We affirm the judgment of the trial court.
NOTES
[1] Defendant has also argued that the trial court erred in failing to file findings of fact and conclusions of law. We have directed the trial court to file its findings, and it has done so. Any prejudice resulting from the trial court's initial failure to timely file its findings has been cured. Rose v. Rose, 598 S.W.2d 889, 892 (Tex. Civ.App.-Dallas 1980, writ dism'd w.o.j.).
[2] The trial court awarded Owner actual damages for the loss of a sale of the aircraft resulting from the lack of log books, the cost of regaining possession of the aircraft and log books, the expense of attempting to recreate the lost log books, the expense of insuring the aircraft until it was sold, and the reasonable rental value of the aircraft during the period that the log books were unavailable. The trial court based its award of actual damages to Broker on his loss of his commission resulting from the lost sale of the aircraft.

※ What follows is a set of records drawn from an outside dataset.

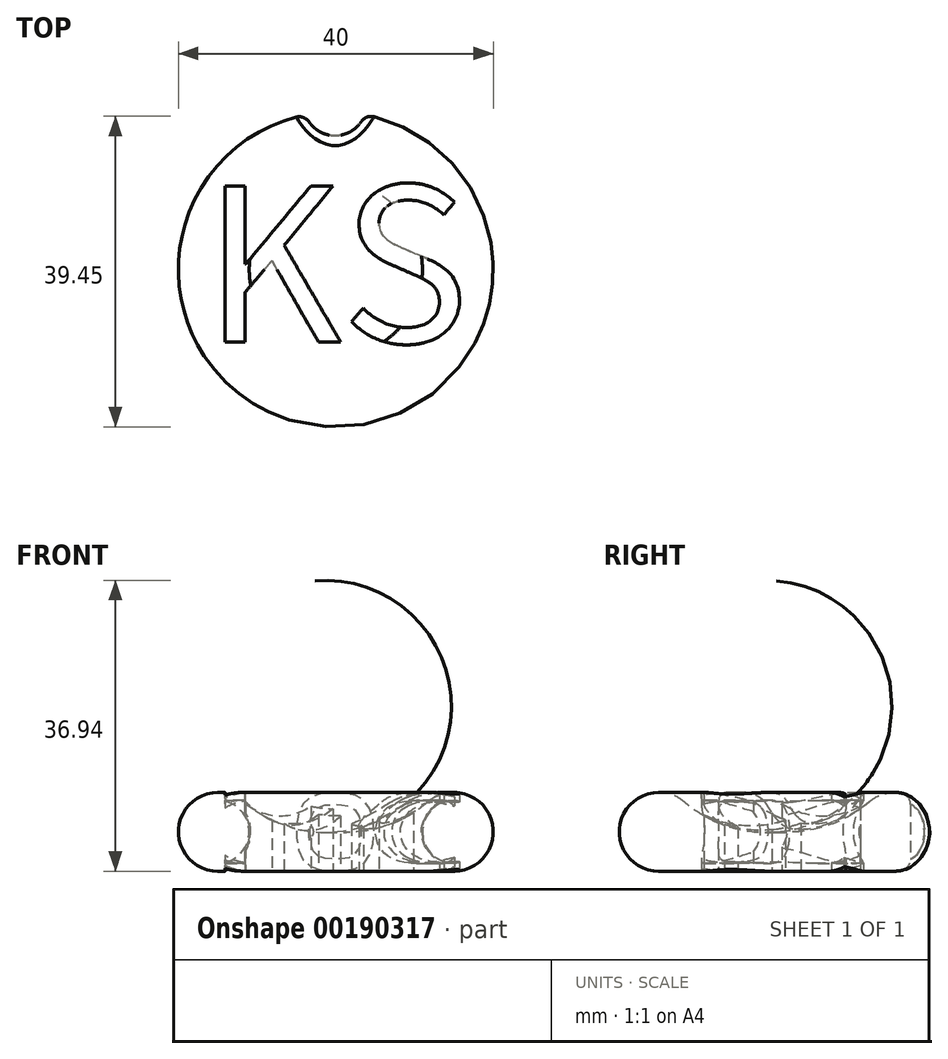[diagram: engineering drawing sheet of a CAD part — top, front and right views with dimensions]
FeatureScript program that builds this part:
annotation { "Feature Type Name" : "Feature", "Feature Type Description" : "" }
export const myFeature = defineFeature(function(context is Context, id is Id, definition is map)
    precondition{}
    {
        {
            var Q0;
            Q0=qCreatedBy(makeId("Front.planeOp"),FACE);
            var sketch = newSketch(context, id + "F0", { "sketchPlane" : qUnion([Q0])});
            skArc(sketch, "E0", {"start": v(-11.75, 8.8) * mm, "mid": v(-19.69, 6.73) * mm, "end": v(-15, 0) * mm});
            skArc(sketch, "E1", {"start": v(-11.75, 8.8) * mm, "mid": v(-6.25, 5.72) * mm, "end": v(0, 5) * mm});
            skLineSegment(sketch, "E2", {"start": v(-15, 0) * mm, "end": v(0, 0) * mm});
            skLineSegment(sketch, "E3", {"start": v(0, 0) * mm, "end": v(0, 5) * mm});
            skSolve(sketch);
        }
        {
            var Q0;
            Q0=qCreatedBy(makeId("Top.planeOp"),FACE);
            var sketch = newSketch(context, id + "F1", { "sketchPlane" : qUnion([Q0])});
            skText(sketch, "E4", { "text": "KS\n", "fontName": "NotoSansCJKjp-Regular.otf"});
            const initialGuessF1  = {"E4": [-0.01677, -0.00923, 1, 0, 0.0195]};
            skSetInitialGuess(sketch, initialGuessF1);
            skSolve(sketch);
        }
        {
            var Q0;
            Q0=makeQuery(id+"F0.imprint","IMPRINT",FACE,{"disambiguationData":[TD([[makeQuery(id+"F0.imprint","IMPRINT",EDGE,{"derivedFrom":sQuery(id+"F0.wireOp",EDGE,"E0")}),1.0]])]});
            var Q1;
            Q1=sQuery(id+"F0.wireOp",EDGE,"E3");
            revolve(context, id + "F2", {"entities" : qUnion([Q0]), "axis" : qUnion([Q1]), "revolveType" : RevolveType.FULL});
        }
        {
            var Q0;
            Q0 = qSketchRegion(id + "F1", true);
            extrude(context, id + "F3", {"entities" : qUnion([Q0]), "operationType" : NewBodyOperationType.REMOVE, "depth" : 25 * mm});
        }
        {
            var Q0;
            Q0=qCreatedBy(makeId("Front.planeOp"),FACE);
            var sketch = newSketch(context, id + "F4", { "sketchPlane" : qUnion([Q0])});
            skCircle(sketch, "E5", {"center": v(-15, 5) * mm, "radius": 4 * mm});
            skSolve(sketch);
        }
        {
            var Q0;
            Q0 = qSketchRegion(id + "F4", true);
            var Q1;
            Q1=sQuery(id+"F0.wireOp",EDGE,"E3");
            revolve(context, id + "F5", {"operationType" : NewBodyOperationType.ADD, "entities" : qUnion([Q0]), "axis" : qUnion([Q1]), "revolveType" : RevolveType.FULL});
        }
        {
            var Q0;
            Q0=qCreatedBy(makeId("Top.planeOp"),FACE);
            var sketch = newSketch(context, id + "F6", { "sketchPlane" : qUnion([Q0])});
            skCircle(sketch, "E6", {"center": v(-0.1, 21) * mm, "radius": 4 * mm});
            skSolve(sketch);
        }
        {
            var Q0;
            Q0 = qSketchRegion(id + "F6", true);
            extrude(context, id + "F7", {"entities" : qUnion([Q0]), "operationType" : NewBodyOperationType.REMOVE, "depth" : 25 * mm});
        }
        {
            var Q0;
            Q0=makeQuery(id+"F7.boolean.opBoolean","INTERSECT",EDGE,{"derivedFrom":[makeQuery(id+"F3.boolean.opBoolean","SPLIT",FACE,{"disambiguationData":[TD([makeQuery(id+"F2.opRevolve","SWEPT_FACE",FACE,{"disambiguationData":[OSD([sQuery(id+"F0.wireOp",EDGE,"E2")])]})])],"derivedFrom":makeQuery(id+"F2.opRevolve","SWEPT_FACE",FACE,{"disambiguationData":[OSD([sQuery(id+"F0.wireOp",EDGE,"E0")])]})}),makeQuery(id+"F7.opExtrude","SWEPT_FACE",FACE,{"disambiguationData":[OSD([sQuery(id+"F6.wireOp",EDGE,"E6")])]})]});
            fillet(context, id + "F8", {"entities" : qUnion([Q0]), "radius" : 1.5 * mm, "tangentPropagation" : true, "allowEdgeOverflow" : false});
        }
    });
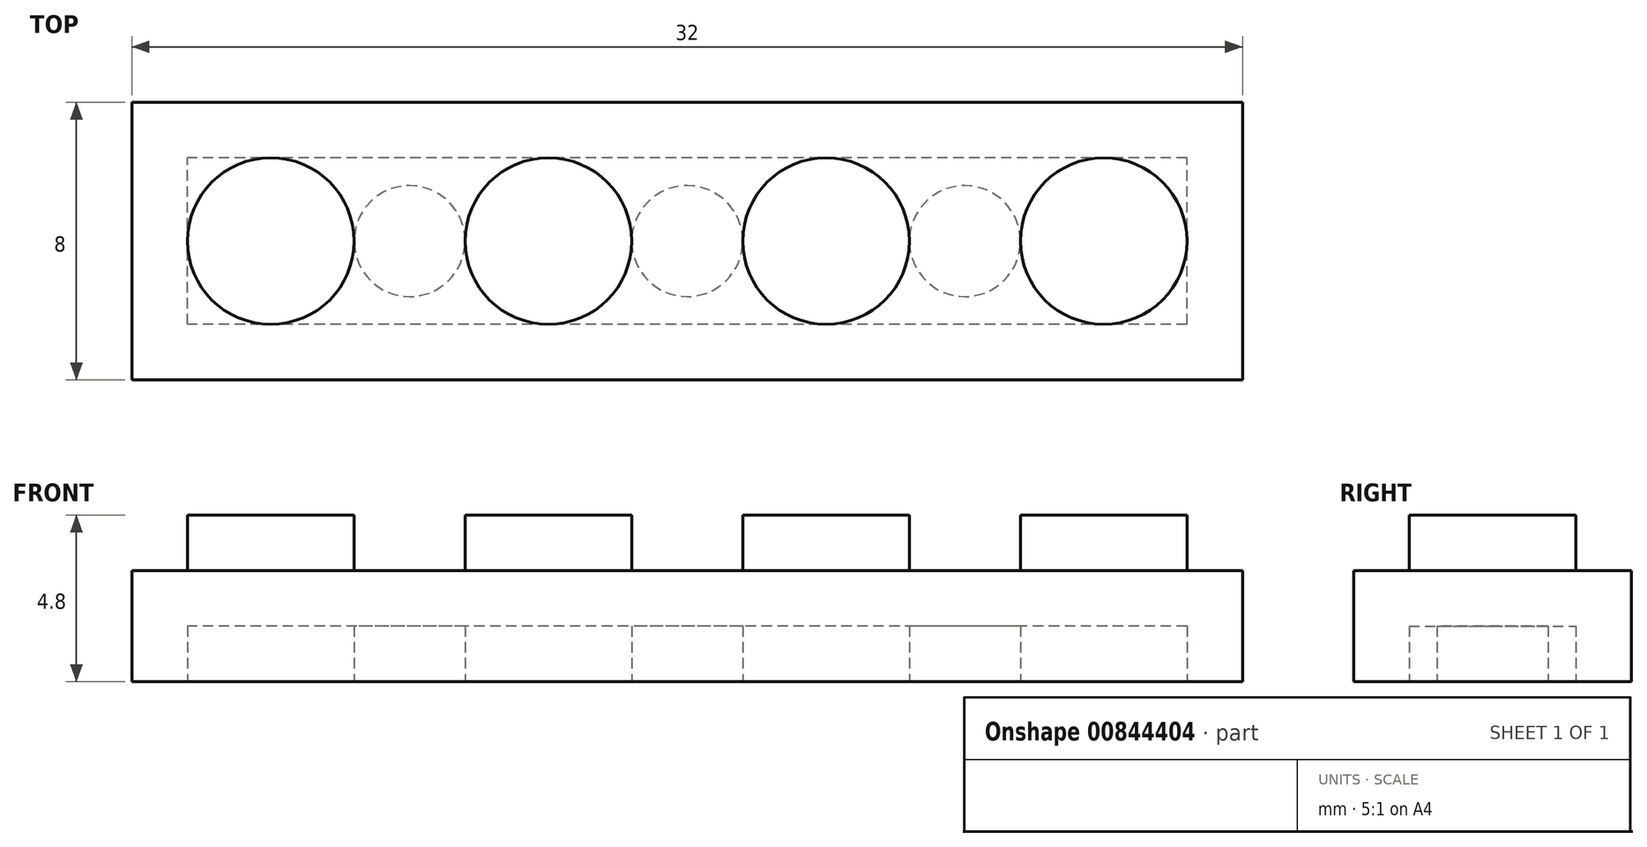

[3] With respect to the plaintiff receiving the lower ratio of exemplaries, the Johnson court concluded "we consider the jury's award ... to be reasonable." Clearly, this latter statement was imprecise. It is well settled that appellate courts do not find facts; they only unfind facts. See Pool v. Ford Motor Co., 715 S.W.2d 629, 634 (Tex.1986). More properly, the court should have declared "we consider the jury's award ... not to be unreasonable."
[4] The mechanical application of ratios was declared improper in Tatum v. Preston Carter Co., 702 S.W.2d 186 (Tex.1986). Johnson skates very close to a collision with that holding.